A highlight will be the installation of a 7.5MW Enercon machine - currently the world's largest turbine - in Burgenland later this year.
The new activity follows a subdued 2010 when only 16MW of new capacity was installed, bringing the country's total to just over 1GW - with 625 turbines generating 4% of Austria's total electricity. The previous two years had been even worse, with no new installations in 2009 and just 14MW in 2008. Unsupportive legislation introduced in 2006 has practically stalled the sector.
A new eco-electricity act in 2009 remedied the situation slightly, leading to some new installations. The remaining problems, IG Windkraft anticipates, will be at least partially resolved with a revision of the act expected to pass parliament by June.
One significant hurdle has been an annual EUR21 million cap on renewables support, EUR18.9 of which is earmarked for wind, biogas and biomass.
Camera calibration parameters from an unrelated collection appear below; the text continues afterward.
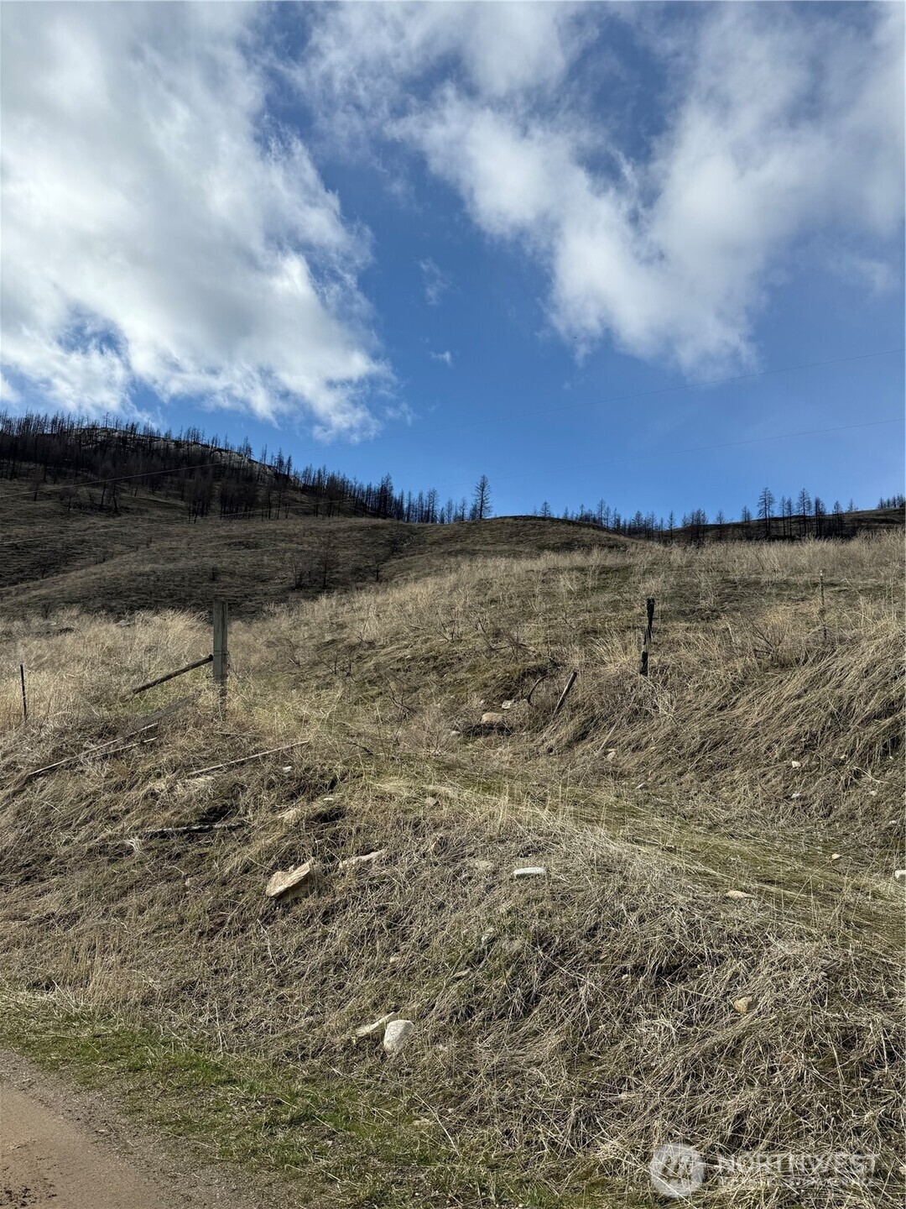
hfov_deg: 56.8
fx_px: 838
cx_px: 453
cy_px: 604
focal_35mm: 24
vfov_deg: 71.6
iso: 80
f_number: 1.78
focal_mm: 6.76
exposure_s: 1/5714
In 2010, just 90MW of wind capacity was allocated funds for the feed-in tariff (FIT) by the relevant government authority Oemag. Currently, applications for a total 600MW of wind energy are lodged with Oemag to receive the tariff, with an application for another 140MW in the pipeline, depending on the outcome of a legal dispute. All in all, the support funds for all renewables are already accounted for up to 2015, says IG Windkraft.
Some wind farms have contracts with Oemag granting them the FIT, but cannot progress to implementation until 2012-13 because the transmission grid needs strengthening first. If these are not commissioned within two years, a new application must be made. Other projects that are ready to install and have network capacity available cannot progress because they are too far down the Oemag first-come first-served list of projects to get allocation of feed-in tariff funding.
An additional difficulty for the wind market is the uncertainty that derives from the level of the FIT being renewed every year.